Over the last several years, the provincial government has put up roadblock after roadblock as Metro Vancouver local governments try to find a way to fund critically needed transit expansion in the region. The latest roadblock came mid-last week when Minister of Transportation Todd Stone said that the province “won't contribute as much money as Metro Vancouver mayors want” to fund transit expansion. He even said that the proposed taxes or vehicle levy, which would raise about $300 million per year, was too rich for the province's liking.
The provincial government has consistently said that it believes local government should jack up property tax to pay for transit. Local governments in Metro Vancouver have said no.
One of the things that I find ironic is that the BC Liberals are supposed to be party of “free enterprise”, working towards lowering the cost of doing business in BC. By advocating for transit to be paid for with property tax, they are actually advocating for placing more burden on businesses to fund transit. Business property tax is already high in many parts of Metro Vancouver.

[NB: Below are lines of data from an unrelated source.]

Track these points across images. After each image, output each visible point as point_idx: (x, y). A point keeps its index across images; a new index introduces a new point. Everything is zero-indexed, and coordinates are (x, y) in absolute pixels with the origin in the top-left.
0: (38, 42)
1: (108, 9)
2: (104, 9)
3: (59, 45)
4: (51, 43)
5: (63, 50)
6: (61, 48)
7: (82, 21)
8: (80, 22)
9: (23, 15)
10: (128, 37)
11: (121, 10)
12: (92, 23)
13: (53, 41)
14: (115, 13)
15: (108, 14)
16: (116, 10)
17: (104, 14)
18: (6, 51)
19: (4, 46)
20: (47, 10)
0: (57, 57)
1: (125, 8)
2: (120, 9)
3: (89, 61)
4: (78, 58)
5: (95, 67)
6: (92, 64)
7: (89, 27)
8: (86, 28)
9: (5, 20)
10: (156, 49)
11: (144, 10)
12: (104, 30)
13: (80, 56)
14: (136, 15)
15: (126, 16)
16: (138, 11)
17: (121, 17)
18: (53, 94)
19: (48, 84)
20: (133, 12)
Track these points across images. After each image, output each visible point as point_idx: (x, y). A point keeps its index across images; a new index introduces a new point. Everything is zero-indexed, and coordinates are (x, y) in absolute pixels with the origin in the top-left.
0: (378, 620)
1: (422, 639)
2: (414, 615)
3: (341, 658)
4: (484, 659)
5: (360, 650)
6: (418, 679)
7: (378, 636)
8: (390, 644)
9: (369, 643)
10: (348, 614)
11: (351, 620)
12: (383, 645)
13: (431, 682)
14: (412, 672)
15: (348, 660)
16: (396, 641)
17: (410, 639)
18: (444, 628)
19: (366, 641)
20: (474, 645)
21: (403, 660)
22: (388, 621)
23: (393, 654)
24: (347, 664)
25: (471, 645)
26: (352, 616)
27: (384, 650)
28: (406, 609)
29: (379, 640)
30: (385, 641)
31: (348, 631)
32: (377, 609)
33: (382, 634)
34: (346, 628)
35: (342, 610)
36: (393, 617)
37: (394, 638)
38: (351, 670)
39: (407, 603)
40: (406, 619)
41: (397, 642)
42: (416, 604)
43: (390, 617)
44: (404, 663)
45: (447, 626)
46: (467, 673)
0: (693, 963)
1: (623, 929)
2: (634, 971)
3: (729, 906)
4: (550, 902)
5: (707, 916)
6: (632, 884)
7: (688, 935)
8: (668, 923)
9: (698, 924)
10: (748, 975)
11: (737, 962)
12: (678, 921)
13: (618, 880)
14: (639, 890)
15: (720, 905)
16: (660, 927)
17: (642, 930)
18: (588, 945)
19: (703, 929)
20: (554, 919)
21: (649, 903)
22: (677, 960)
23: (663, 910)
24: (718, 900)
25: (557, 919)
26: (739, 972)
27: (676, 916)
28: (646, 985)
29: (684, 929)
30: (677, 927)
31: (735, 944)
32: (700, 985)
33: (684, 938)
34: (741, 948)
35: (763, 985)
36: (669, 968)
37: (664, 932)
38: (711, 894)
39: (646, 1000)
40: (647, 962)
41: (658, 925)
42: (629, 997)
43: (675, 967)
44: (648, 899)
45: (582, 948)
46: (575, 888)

The Canadian Urban Transit Association prepared a series of infographics about transit ridership and funding in Canada. I thought I would share the infographics from Canada’s most populated provinces.
|CUTA 2012 Ridership & Fund Infographic for Alberta. Select image to enlarge.|
|CUTA 2012 Ridership & Fund Infographic for British Columbia. Select image to enlarge.|
|CUTA 2012 Ridership & Fund Infographic for Quebec. Select image to enlarge.|
|CUTA 2012 Ridership & Fund Infographic for Ontario. Select image to enlarge.|
In BC, the provincial government has generally contributed about 1/3rd of the cost for capital transit projects. In Alberta, Ontario, and Quebec, provincial governments contribute about 2/3rds. These arrangements have been in place for over a decade.
The BC provincial government is actually getting a great deal because it has downloaded 1/3rd of the cost of funding transit capital projects to local governments. I’m not sure why the provincial government is crying foul at local mayors who are expecting the province to pay its fair share which the province agreed to in the 2008 Provincial Transit Plan.